Performance Optimization
- Increase worker count:
NUM_WORKERS_PER_QUEUE=16
SCRAPER_NUM_WORKERS=20
- Optimize browser settings:
BROWSER_POOL_SIZE=10
BROWSER_IDLE_TIMEOUT=30000
- Redis optimization:
# redis.conf
maxmemory 2gb
maxmemory-policy allkeys-lru
Log Analysis
# Application logs
docker-compose logs -f firecrawl-app
# Worker logs
docker-compose logs -f firecrawl-worker
# Database logs
tail -f /var/log/postgresql/postgresql-14-main.log
FAQ
How does Firecrawl handle JavaScript-heavy sites?
Firecrawl uses Playwright to render JavaScript, ensuring dynamic content is properly extracted.

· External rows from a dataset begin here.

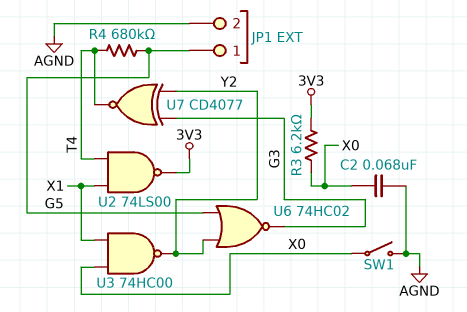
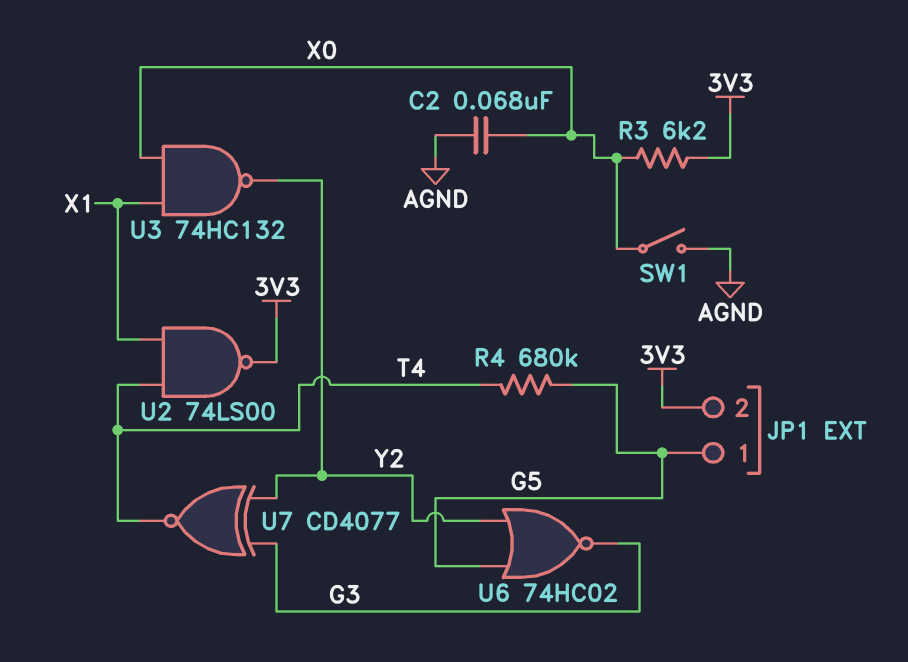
JP1 pin 2: AGND -> 3V3
U3: NAND 74HC00 (in X0, in X1, out Y2) -> NAND 74HC132 (in X0, in X1, out Y2)

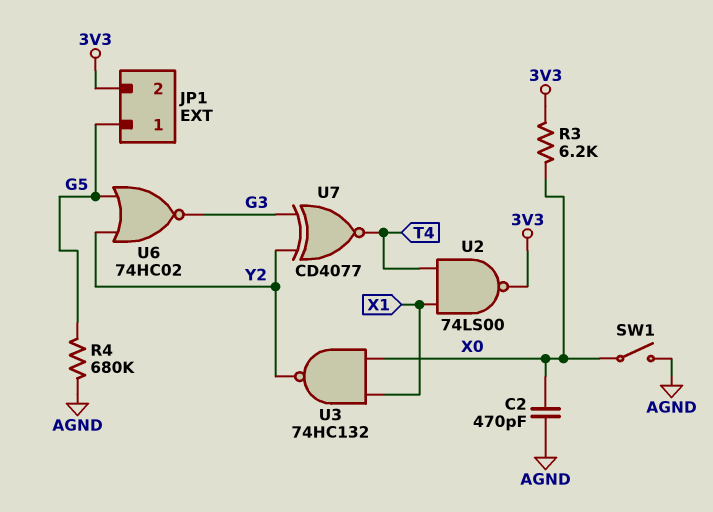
C2: 68nF (AGND, X0) -> 470pF (AGND, X0)
R4: 680k (G5, T4) -> 680k (AGND, G5)

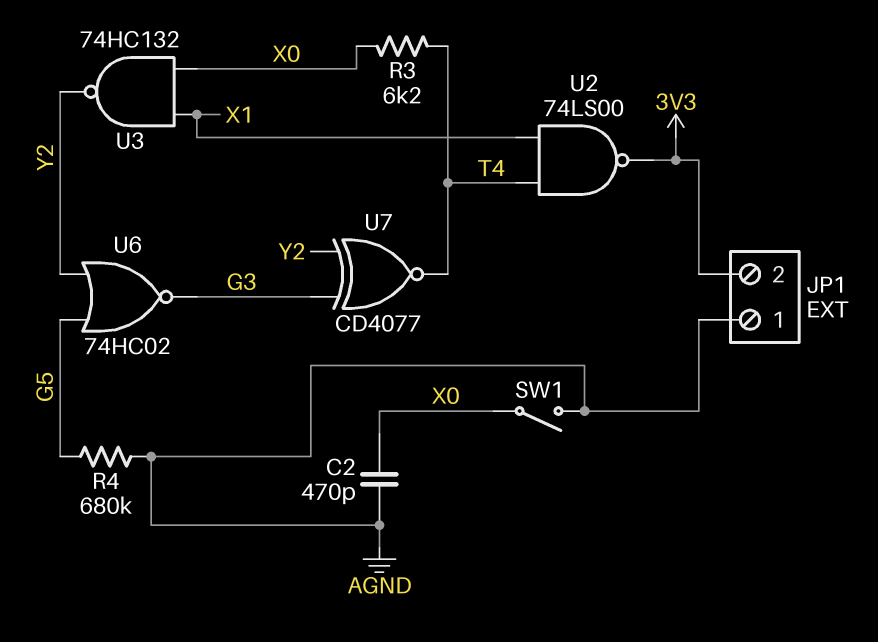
JP1 pin 1: G5 -> AGND
R3: 6.2k (3V3, X0) -> 6.2k (T4, X0)

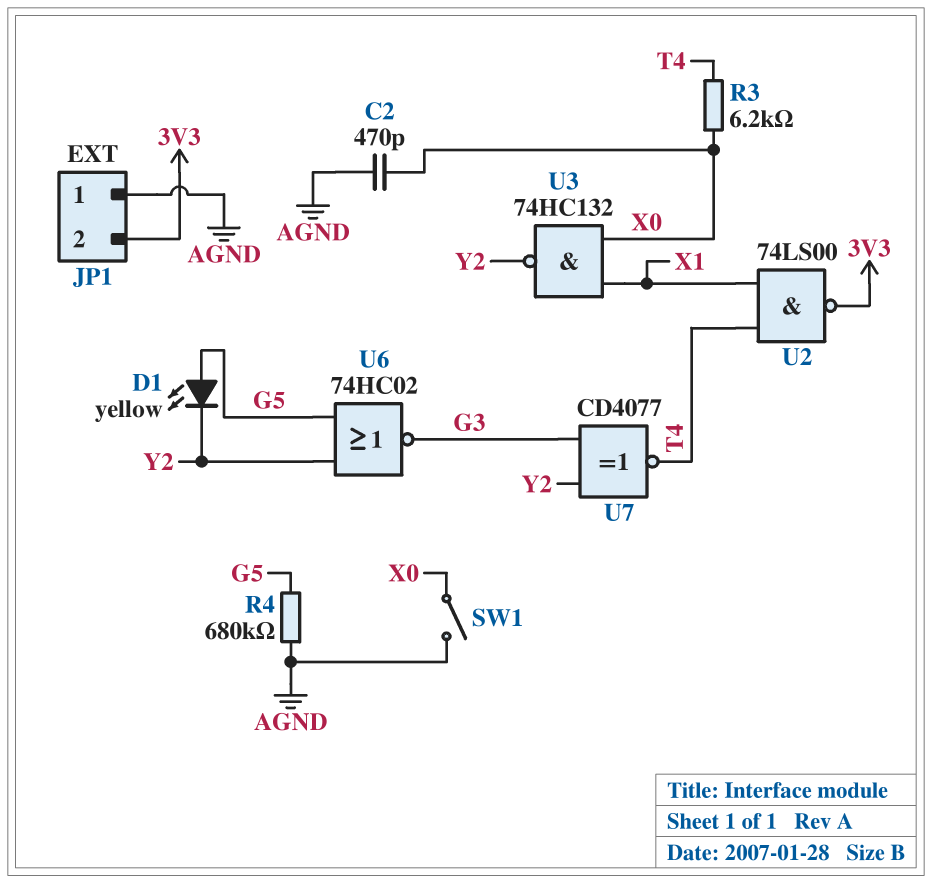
D1: none -> LED yellow (A G5, K Y2)

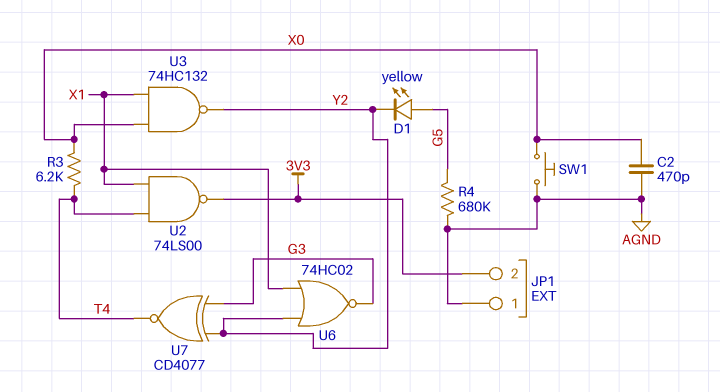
SW1: switch (AGND, X0) -> button (AGND, X0)
U6: NOR 74HC02 (in G5, in Y2, out G3) -> NOR 74HC02 (in X1, in Y2, out G3)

It waits for page load and can handle SPAs.
Can I customize the extraction logic?
Yes, you can modify the source code to add custom extraction rules, CSS selectors, or AI-powered content analysis.
What's the difference between scraping and crawling?
- Scraping: Extract data from a single URL
- Crawling: Discover and scrape multiple URLs from a website
How do I handle websites with anti-bot protection?
Firecrawl includes basic anti-detection features, but for advanced protection, you may need to:
- Add proxy rotation
- Implement custom headers
- Use residential IP addresses
Can I process large websites?
Yes, Firecrawl supports:
- Concurrent processing with multiple workers
- Queue-based architecture for large jobs
- Resumable crawling for interrupted jobs
How do I ensure data quality?
Firecrawl provides:
- Content validation options
- Structured data extraction
- Error handling and retries
- Quality scoring for extracted content
Is there a rate limit?
Rate limits are configurable and depend on your server resources. The default is 100 requests per minute per IP.
How do I scale Firecrawl horizontally?
You can run multiple Firecrawl instances behind a load balancer, sharing the same Redis and PostgreSQL instances.
Can I integrate with other tools?
Yes, Firecrawl provides:
- Webhook notifications
- REST API for integration
- SDKs for popular programming languages
- Export to various data formats